Ursachen für Lesestörungen

Neben den genannten Ursachen für Lesestörungen existieren weitere Leistungsschwächen, die Ursachen für Lesestörungen oder Leseschwächen sein können. Neben schweren Sehstörungen, Hörstörungen und Sprachstörungen waren es die folgende 14 Störungen, die in unseren kontrollierten Studien eine Lesestörung verursachten (Werth 2007, 2018, Klische 2007):

Liste aller bisher bekannten Ursachen

  1. Das zu lesende Wort oder Wortsegment wird nicht am richtigen Ort fixiert.
  2. Das zu lesende Wort oder Wortsegment wird zu kurz fixiert.
  3. Die einzelnen Buchstaben des zu lesenden Wortes oder Wortsegments werden zwar erkannt. Das Kind benötigt jedoch zu lange oder ist außerstande, die zu der Buchstabenfolge gehörende Lautfolge abzurufen.
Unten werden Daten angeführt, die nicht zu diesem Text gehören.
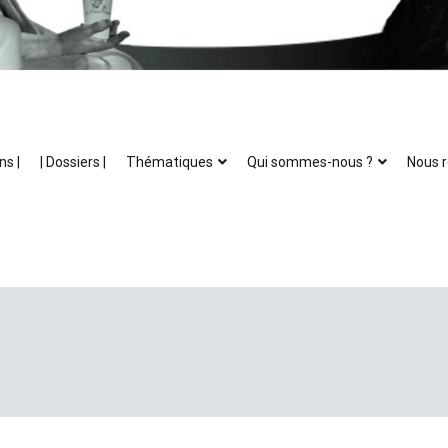
ns |
| Dossiers |
Thématiques
Qui sommes-nous ?
Nous r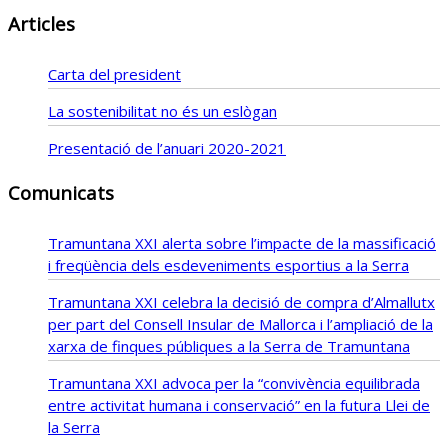
Articles
Carta del president
La sostenibilitat no és un eslògan
Presentació de l’anuari 2020-2021
Comunicats
Tramuntana XXI alerta sobre l’impacte de la massificació
i freqüència dels esdeveniments esportius a la Serra
Tramuntana XXI celebra la decisió de compra d’Almallutx
per part del Consell Insular de Mallorca i l’ampliació de la
xarxa de finques públiques a la Serra de Tramuntana
Tramuntana XXI advoca per la “convivència equilibrada
entre activitat humana i conservació” en la futura Llei de
la Serra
  4. Es können nur kleine Wortsegmente erkannt werden, weil das Aufmerksamkeitsfeld nicht weiter ausgedehnt werden kann. Das Kind versucht jedoch größere Wortsegmente zu lesen.
  5. Es können nur kleine Wortsegmente gelesen werden, weil die Fähigkeit zum simultanen Erkennen mehrerer Buchstaben zu schwach entwickelt ist. Das Aufmerksamkeitsfeld kann jedoch hinreichend weit ausgedehnt werden.
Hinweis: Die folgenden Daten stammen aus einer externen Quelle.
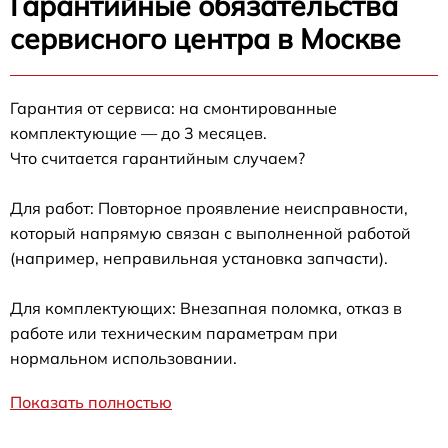
Гарантийные обязательства
сервисного центра в Москве
Гарантия от сервиса: на смонтированные
комплектующие — до 3 месяцев.
Что считается гарантийным случаем?
Для работ: Повторное проявление неисправности,
который напрямую связан с выполненной работой
(например, неправильная установка запчасти).
Для комплектующих: Внезапная поломка, отказ в
работе или техническим параметрам при
нормальном использовании.
Показать полностью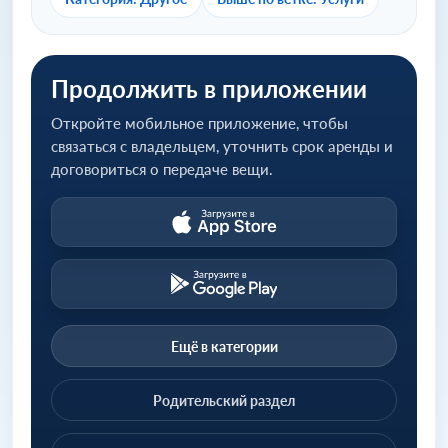
Продолжить в приложении
Откройте мобильное приложение, чтобы
связаться с владельцем, уточнить срок аренды и
договориться о передаче вещи.
Ещё в категории
Родительский раздел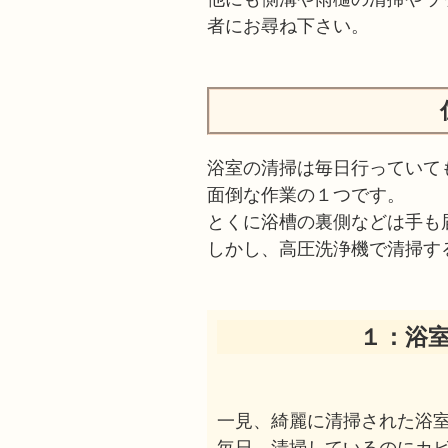
者にお尋ね下さい。
浴室の清掃は毎日行っていて
面倒な作業の１つです。
とくに浴槽の裏側などは手も
しかし、高圧洗浄機で清掃す
１：浴
一見、綺麗に清掃された浴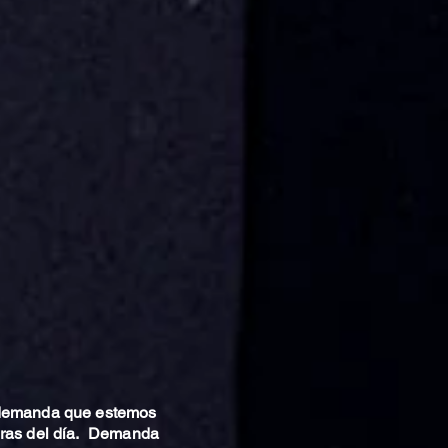
 demanda que estemos
oras del día. Demanda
  6. Beim Lesen werden zu große Blicksprünge ausgeführt. Dadurch werden häufig Buchstaben, Wortsegmente oder ganze Wörter übersehen. Das Kind errät das zu lesende Wort häufig, da es das Wort nur teilweise oder gar nicht erkannt hat.
  7. Die während des Blicksprungs gehemmte Sehleistung erholt sich nachdem Blicksprung zu langsam, um das jetzt fixierte Wort oder Wortsegment zu lesen.
  8. Das Kind kann seine Aufmerksamkeit nicht genügend auf das Lesen eines Wortes oder Wortsegments konzentrieren. Es wird vom um das zu lesende Wort oder Wortsegment liegenden Text zu stark abgelenkt.
  9. Das Kind blickt zwanghaft immer wieder zu bereits richtig gelesenen Wörtern oder Wortsegmenten um zu kontrollieren, ob es richtig gelesen hat. Ein flüssiges Lesen wird dadurch verhindert.
  10. Das Kind kann zwar lesen, kann aber den Inhalt des Gelesenen nicht erfassen. Es muss alle Aufmerksamkeit auf den Leseprozess richten und kann dadurch dem Inhalt keine Aufmerksamkeit mehr schenken.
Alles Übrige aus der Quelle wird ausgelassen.